Disassembling (W32Dasm)
Using w32Dasm disassembler on: diablo_s.exe
Start off by loading the project. It may take awhile, go fix yourself a drink :)
After this, go to Disassembler menu/Save Disassembly Txt File and Create Project File
and then next time you load it it'll just take 5 seconds...
Ok, now that you've finshed loading it...Hmm, so what do all these funky symbols mean? :)
Well, now what ya gotta do is this: goto font under the Disassembler menu. Then goto select font and select
fixedsys. Now you can actually read it! :)
Meanings of all those numbers you see:
Scroll down to about halfway and take a look at the code. For instance:
:0044BD61 0570010000 add eax, 00000170
: <offset> <code> <translation into asm>
Also if you look at the bottom of the window:
Code Data @:0044BD61 @Offset 0004B161h in File...
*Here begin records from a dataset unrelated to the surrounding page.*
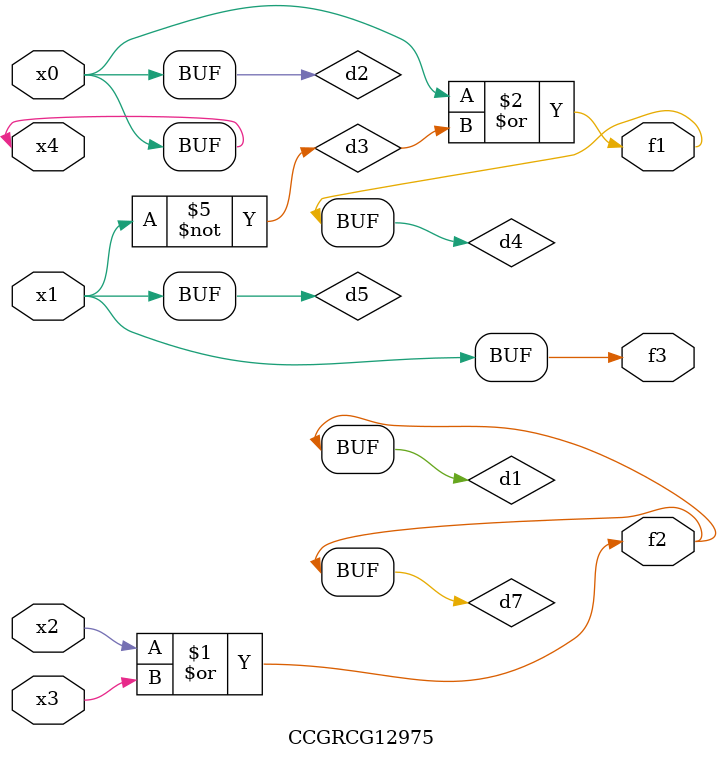
<source format=v>
module CCGRCG12975(
	input x0, x1, x2, x3, x4,
	output f1, f2, f3
);

	wire d1, d2, d3, d4, d5, d6, d7;

	or (d1, x2, x3);
	buf (d2, x0, x4);
	not (d3, x1);
	or (d4, d2, d3);
	not (d5, d3);
	nand (d6, d1, d3);
	or (d7, d1);
	assign f1 = d4;
	assign f2 = d7;
	assign f3 = d5;
endmodule

</source>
<offset in winmem> <offset in file (h=hex)>
Here's a few clues as to understanding the language:
eax, ebx, ecx, edx, are registers - that's a place set aside in the actual CPU to hold information that's being
processed presently.
The code is read sequentially unless there's a jump then it'll jump to that location instead. Basically a jump will
be anything with a j at the beginning There are many different types of jumps, some are conditional, and a
couple are unconditional. A conditional jump will check the last instruction (usually a compare or test) and
jump if certain conditions are met. Here are a couple of examples:
jmp - unconditional jump (always jumps)
je - jump if the two numbers are even
jne - jump if they're not even
jg - jumps if second number is greater (I think it's the second...)
jl - jumps if the second number is less
Conditional jumps are preceded by compares or tests. this will basically compare a number against another
number and jump if the condition is met.
eg:
cmp ecx, 00000004
je 0041F786
What this is saying is compare the number that's currently in the ecx register against 4 (hex) and if they're
equal then jump to the instruction in the memory location 41f786 in the program. If it's not equal, then it won't
jump and will just go onto the next instruction.
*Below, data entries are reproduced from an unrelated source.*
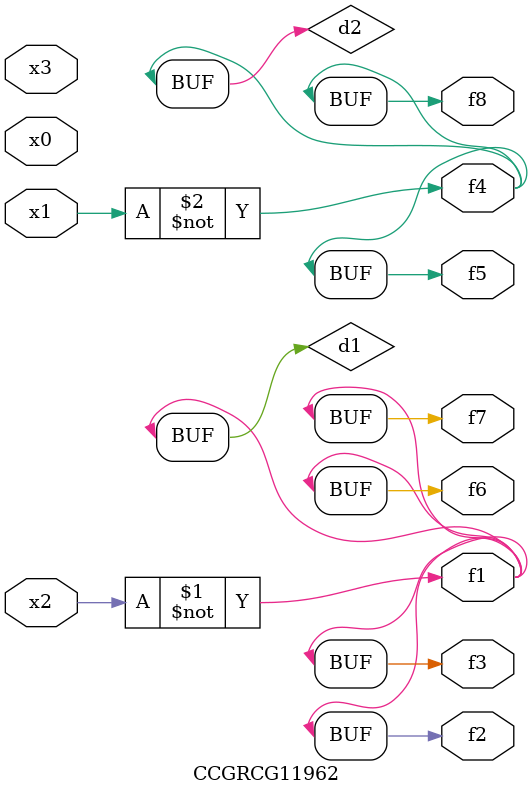
<source format=v>
module CCGRCG11962(
	input x0, x1, x2, x3,
	output f1, f2, f3, f4, f5, f6, f7, f8
);

	wire d1, d2;

	xnor (d1, x2);
	not (d2, x1);
	assign f1 = d1;
	assign f2 = d1;
	assign f3 = d1;
	assign f4 = d2;
	assign f5 = d2;
	assign f6 = d1;
	assign f7 = d1;
	assign f8 = d2;
endmodule

</source>
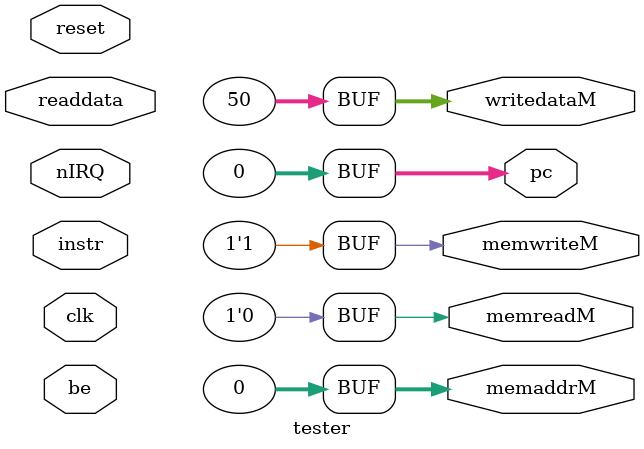
<source format=v>
module tester(
	input clk,
	input reset,
	output[31:0] pc,
	input[31:0] instr,
	input nIRQ,
	input be,
	output[31:0] memaddrM,
	output memwriteM,
	output memreadM,
	output[31:0] writedataM,
	input[31:0] readdata);
	
	
	assign pc=0;
	assign memaddrM=0;
	assign memwriteM=1;
	assign memreadM=0;
	assign writedataM=50;
	
endmodule
</source>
Add means simply add a number to another number
add eax, edx -means to add the value stored in the edx register to the value in eax register.
Likewise with sub = subtract.
One more simple command to learn: move data
mov edx, 000000d8 means move the number <hex> 000000d8 into the edx register
mov edx, eax means move the value in eax into edx.
mov is pretty straight forward...
Well there's just one more thing that I know quite well...
push and pop commands:
push esi (another register) pushes the value in esi onto the "stack"
The "Stack"
You don't need to know anything about the stack except that it's "last in first out" so the last number pushed is
on top of the stack and will be the first to be taken off (popped), then after that the second to entered will be
taken at the next pop, etc.
so pop edi would take the last number put on the stack and put it in edi.
Numbers are often pushed onto the stack, then later popped back into the program.